Devil With The Blue Power Suit On
Bossi-Stopheles
The only time the word "bossy" carries a positive connotation is when it is the first name of a cow. Someone who is bossy tells you what to do, pushes you around. Your older sister is bossy. Your mom doesn't like you playing with that spoiled kid because he's so bossy. Nobody likes a bossy-boots.
Yet, in your work life, there is a person whose job it is to boss you around, tell you what to do, and (hopefully inadvertently) make you feel like shit. There are some lucky Schmoes who get to be their own bosses, but then it's not really a bossy kind of thing. A boss wouldn't let you sleep until 11AM. A boss wouldn't let you work in your bathrobe. And a boss certainly wouldn't let you watch Ricky Lake instead of filing those TPS reports.
I have had my share of bosses in my relatively short time in the workforce.
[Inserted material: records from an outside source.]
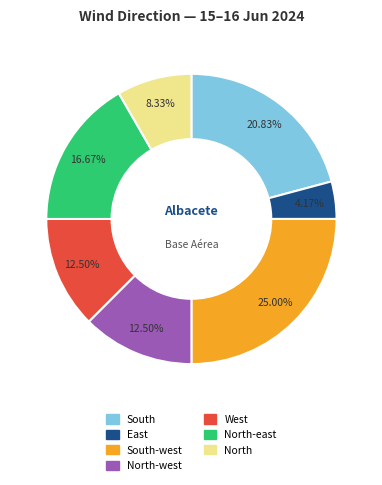

Is there any slice that represents more than half of the pie?

No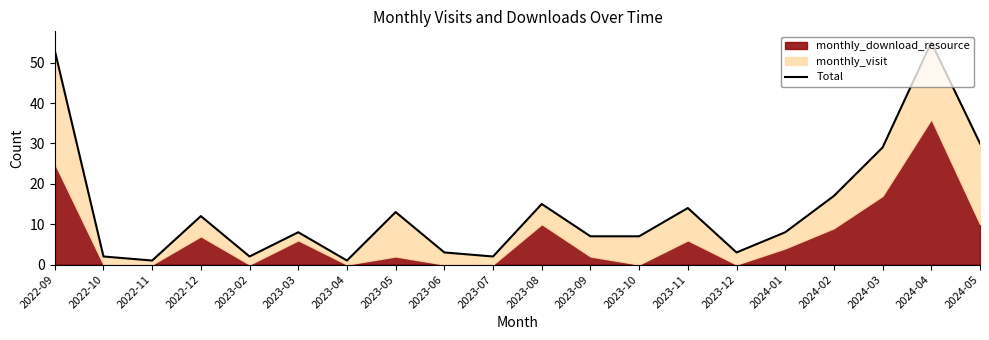

What is the sum of all values?

282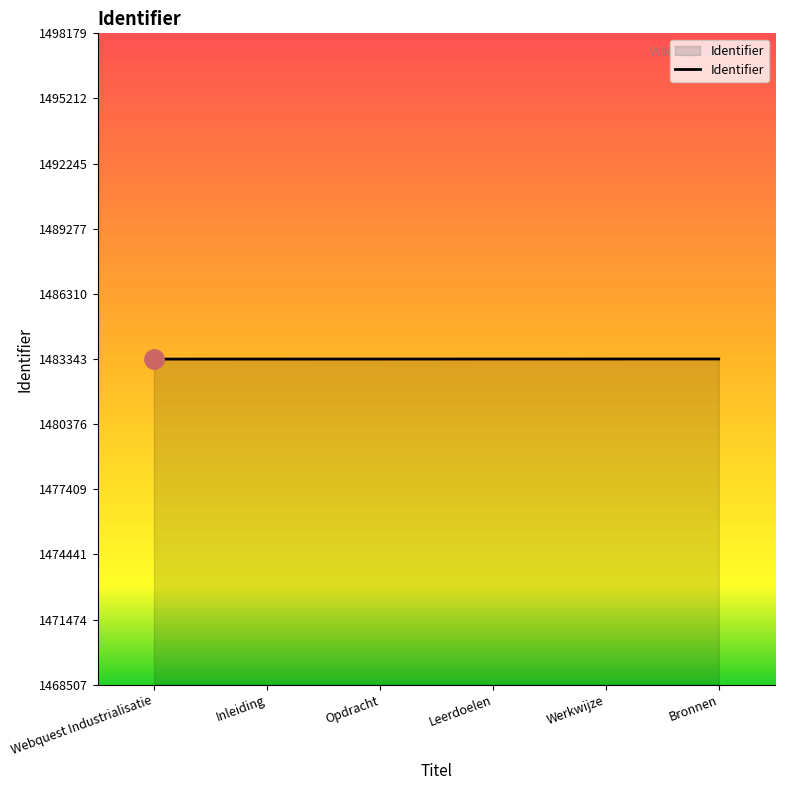

What value does the data have at Opdracht?

1483343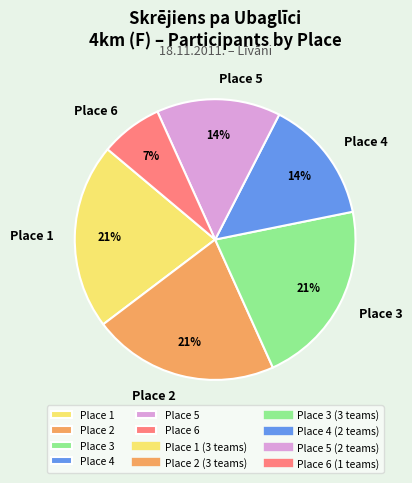

How many slices are in this pie chart?

6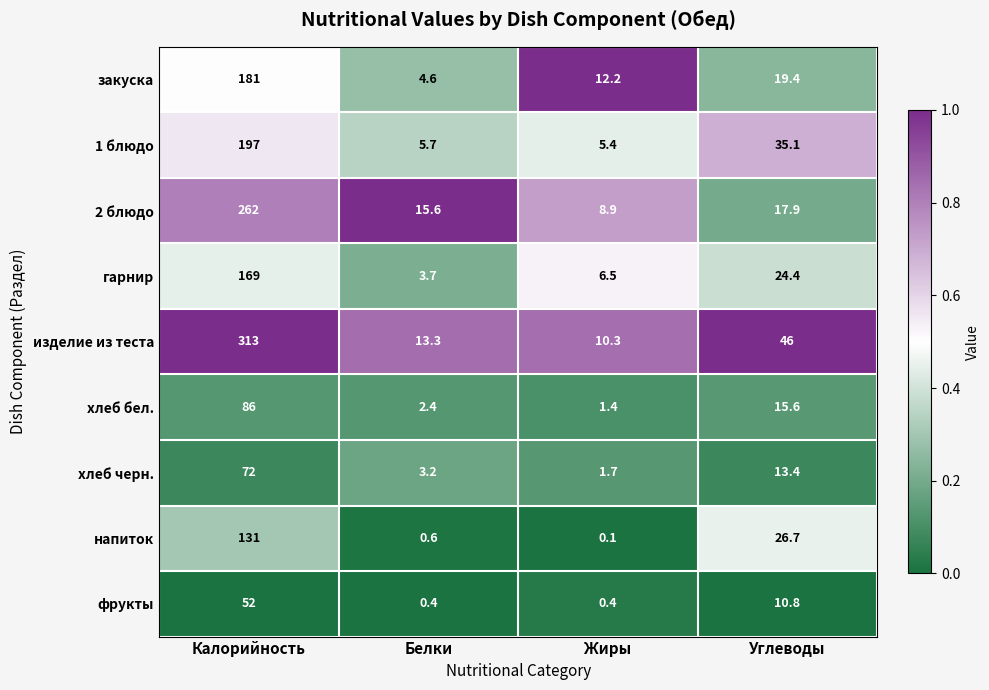

At which category does the chart reach its minimum across all series?

Жиры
I had one boss who sexually harassed me on a regular basis, one boss who scared the living shit out of me, one boss who was so super that I was devastated when I eventually had to quit, and one boss who was just a few months older than me. My current boss has horrible breath (think serious decay) and a penchant for blaming her mistakes on me. She pretends to be my friend, or at least friend-like, and then turns on her bossy-heels to run a little pass-agg "We really need to get this taken care of right away. I'm sure I told you about this last week." This said inches from my face so all I can think is, "Please, Lord, deliver thy holy floss into thy unwilling creature's wretched mouth."
Maybe one day I shall be my own boss so I'll no longer have to fear being caught writing a sassy article instead of updating Excel spreadsheets.